Is it possible that such a sign could be enforced by one of those Public Protection orders (can't remember the correct name but the one whereby you can get an instant fine)?
If so, having small signs could be deliberate in order to rake in the cash!


----------



## Nabsim (Oct 12, 2018)

If an area is council property and not a layby, say a council carpark am I right in thinking it doesn't need to state any TRO Chris?


----------



## Dads Train (Oct 12, 2018)

*portishead parking*



Grouchy said:


> Hi all,
> 
> While out walking the dog noticed the dreaded ‘no overnight parking’ signs at Portishead lake grounds.
> 
> ...



Is it a legal restriction and is it just along the front or the road at the side of the lake too?


----------



## GeoffL (Oct 12, 2018)

Debroos said:


> Is it possible that such a sign could be enforced by one of those Public Protection orders (can't remember the correct name but the one whereby you can get an instant fine)?
> If so, having small signs could be deliberate in order to rake in the cash!



I too wonder whether it's a Public Space Protection Order (PSPO) as these now seem an alternative for councils and don't require the same rigorous process as TROs. Checking guidance given to local authorities, doesn't reveal whether the PSPO itself must be referenced (just that, "_Practical issues, such as effective enforcement and erecting signs in (or near) an area subject to an Order – as required by the legislation – should also be borne in mind when determining how large an area the Order proposals might cover._" -- does anyone know what these signs must include?).


----------



## Canalsman (Oct 12, 2018)

I have stayed here.

It is roadside parking on the public highway.

I have seen a number of signs for various PSPO restrictions and they all reference the relevant order number, the nature of the restrictions and the potential amount you can be fined.

I'm confident that these signs have no authority. I will leave this in the POIs so individuals can make up their own mind ...


----------



## Tony Lee (Oct 13, 2018)

It is good that some members here are so confident that they are offering to indemnify the rest of us if advice given turns out to be wrong.


----------



## Grouchy (Oct 13, 2018)

Dads Train said:


> Is it a legal restriction and is it just along the front or the road at the side of the lake too?



Had a quick look again this morning. Signs are only along the front facing Wales.


----------



## maureenandtom (Oct 13, 2018)

POI Admin said:


> Thanks for the information.
> 
> These signs are not enforceable not being in compliance with the
> requirement to specify any Traffic Regulation Order in effect.
> ...



I agree.   These signs are vcry probably unenforceable and I could give one or two reasons why I think that.  

I think I should cast some doubt on the widely-held belief that the council must specify ifs authority to display the signs.   One council, at least one, has stated that it need not specify the name of the issuing authority - when rejecting an appeal - and I think it would say the same about the particular traffic order.

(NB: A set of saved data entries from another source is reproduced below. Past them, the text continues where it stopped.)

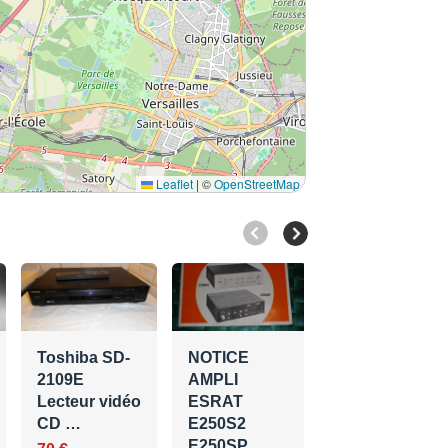
Leaflet
|
©
OpenStreetMap
Amplificateur
Radiola RT
433 (Phil…
Toshiba SD-
NOTICE
80 €
2109E
AMPLI
Fontenay-le-Fleury
Lecteur vidéo
ESRAT
, Ile-de-France
CD …
E250S2
E250SP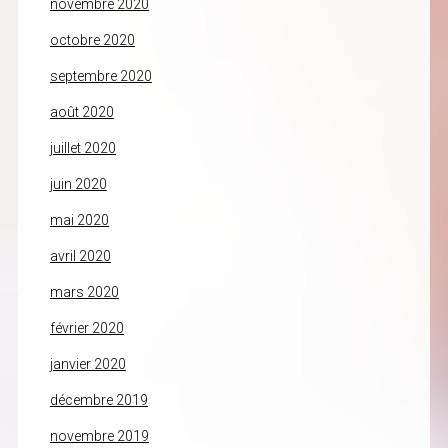
novembre 2020
octobre 2020
septembre 2020
août 2020
juillet 2020
juin 2020
mai 2020
avril 2020
mars 2020
février 2020
janvier 2020
décembre 2019
novembre 2019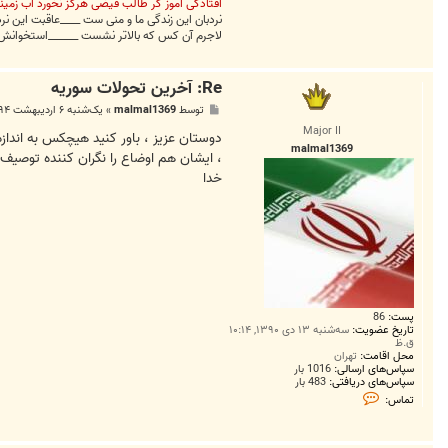
افتادگی آموز گر طالب فیضی هرگز نخورد آب زمین
نردبان این زندگی ما و منی ست ____عاقبت این 
لاجرم آن کس که بالاتر نشست ______استخوا
Re: آخرين تحولات سوريه
پ
توسط
malmal1369
»
یک‌شنبه ۶ اردیبهشت ۱۳۹۴, ۶:۲۷ ب.ظ
س
Major II
ت
دوستان عزیز ، باور کنید هیچکس به انداز
malmal1369
، ایشان هم اوضاع را نگران کننده توصیف
خدا
پست:
86
تاریخ عضویت:
سه‌شنبه ۱۳ دی ۱۳۹۰, ۱۰:۱۴
ق.ظ
محل اقامت:
تهران
سپاس‌های ارسالی:
1016 بار
سپاس‌های دریافتی:
483 بار
ت
تماس:
م
ا
س
m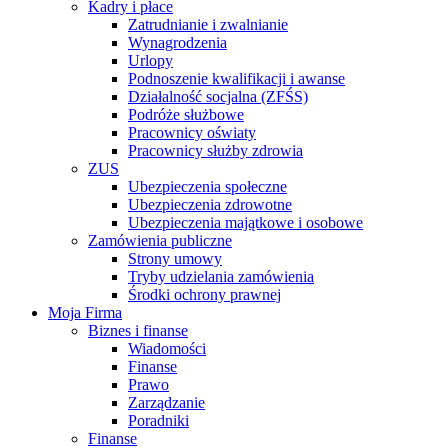
Kadry i płace
Zatrudnianie i zwalnianie
Wynagrodzenia
Urlopy
Podnoszenie kwalifikacji i awanse
Działalność socjalna (ZFŚS)
Podróże służbowe
Pracownicy oświaty
Pracownicy służby zdrowia
ZUS
Ubezpieczenia społeczne
Ubezpieczenia zdrowotne
Ubezpieczenia majątkowe i osobowe
Zamówienia publiczne
Strony umowy
Tryby udzielania zamówienia
Środki ochrony prawnej
Moja Firma
Biznes i finanse
Wiadomości
Finanse
Prawo
Zarządzanie
Poradniki
Finanse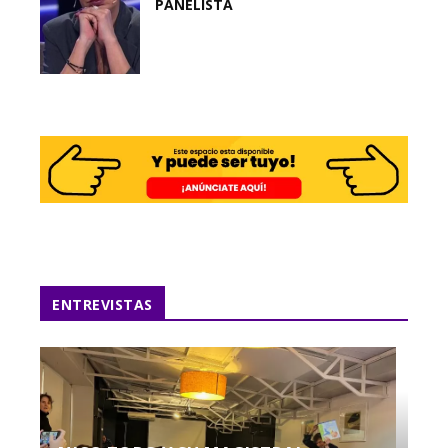
PANELISTA
ENTREVISTAS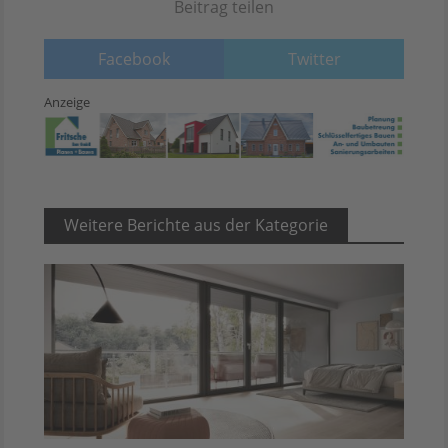
Beitrag teilen
Facebook
Twitter
Anzeige
Weitere Berichte aus der Kategorie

A lot of this was discussed when we were helping with an appeal - which I think was eventually successful - but not on the grounds of the lack of an issuing authority being displayed.   

https://www.wildcamping.co.uk/forum...las-fines-issued-7.html?highlight=#post869930






I'm not sure where the belief came from but, in my experience, almost always for off-street parking the authority is quoted.  But not for on-street.  We can only find out if this reason is used in an appeal and is upheld because of it.


----------



## Canalsman (Oct 13, 2018)

Tony Lee said:


> It is good that some members here are so confident that they are offering to indemnify the rest of us if advice given turns out to be wrong.



This I did not do. 

I stated that members could make up their own minds.


----------



## campervanannie (Oct 13, 2018)

Tony Lee said:


> It is good that some members here are so confident that they are offering to indemnify the rest of us if advice given turns out to be wrong.



All pois are there for people to use at there own risk it’s up to the person using them check out the signs and make there own mind up to stay or not.


----------